> _What the task requires_
Return exactly the lines of the records below, starting at the line that contains "G04 Layer_Color=0*" and ending at the line that contains "Y1656080D01*", with both of those lines kept.

(Design files in text formats)
..............................
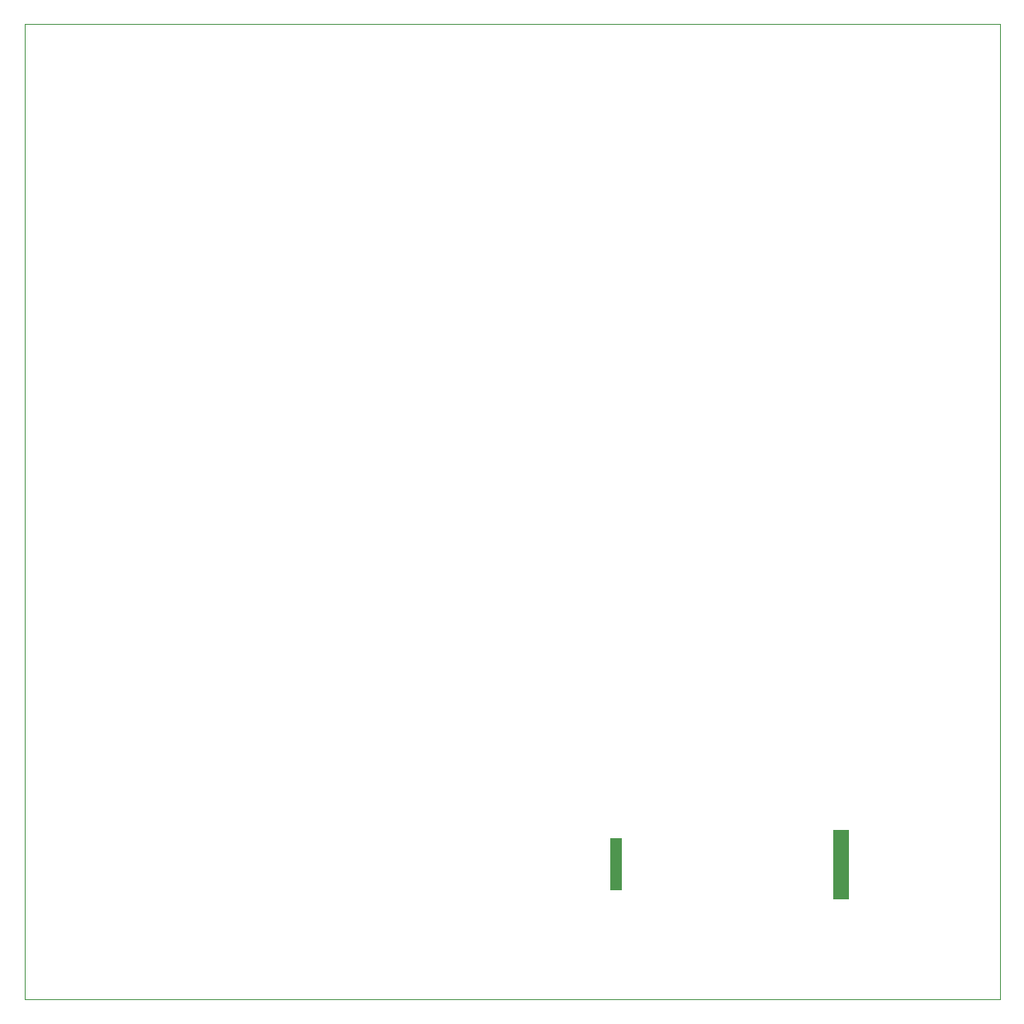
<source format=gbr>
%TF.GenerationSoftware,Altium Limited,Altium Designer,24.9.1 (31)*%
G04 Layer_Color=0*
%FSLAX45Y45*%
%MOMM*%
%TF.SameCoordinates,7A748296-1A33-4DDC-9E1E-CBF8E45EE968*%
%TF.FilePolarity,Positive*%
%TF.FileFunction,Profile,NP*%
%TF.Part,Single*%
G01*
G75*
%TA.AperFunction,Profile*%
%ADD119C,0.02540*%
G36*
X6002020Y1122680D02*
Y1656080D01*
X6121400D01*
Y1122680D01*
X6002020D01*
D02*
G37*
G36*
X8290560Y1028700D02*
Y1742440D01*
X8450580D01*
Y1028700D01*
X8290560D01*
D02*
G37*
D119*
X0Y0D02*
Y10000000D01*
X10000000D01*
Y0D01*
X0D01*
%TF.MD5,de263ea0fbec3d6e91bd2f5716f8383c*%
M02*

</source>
..............................
> _Answer to the exercise_
G04 Layer_Color=0*
%FSLAX45Y45*%
%MOMM*%
%TF.SameCoordinates,7A748296-1A33-4DDC-9E1E-CBF8E45EE968*%
%TF.FilePolarity,Positive*%
%TF.FileFunction,Profile,NP*%
%TF.Part,Single*%
G01*
G75*
%TA.AperFunction,Profile*%
%ADD119C,0.02540*%
G36*
X6002020Y1122680D02*
Y1656080D01*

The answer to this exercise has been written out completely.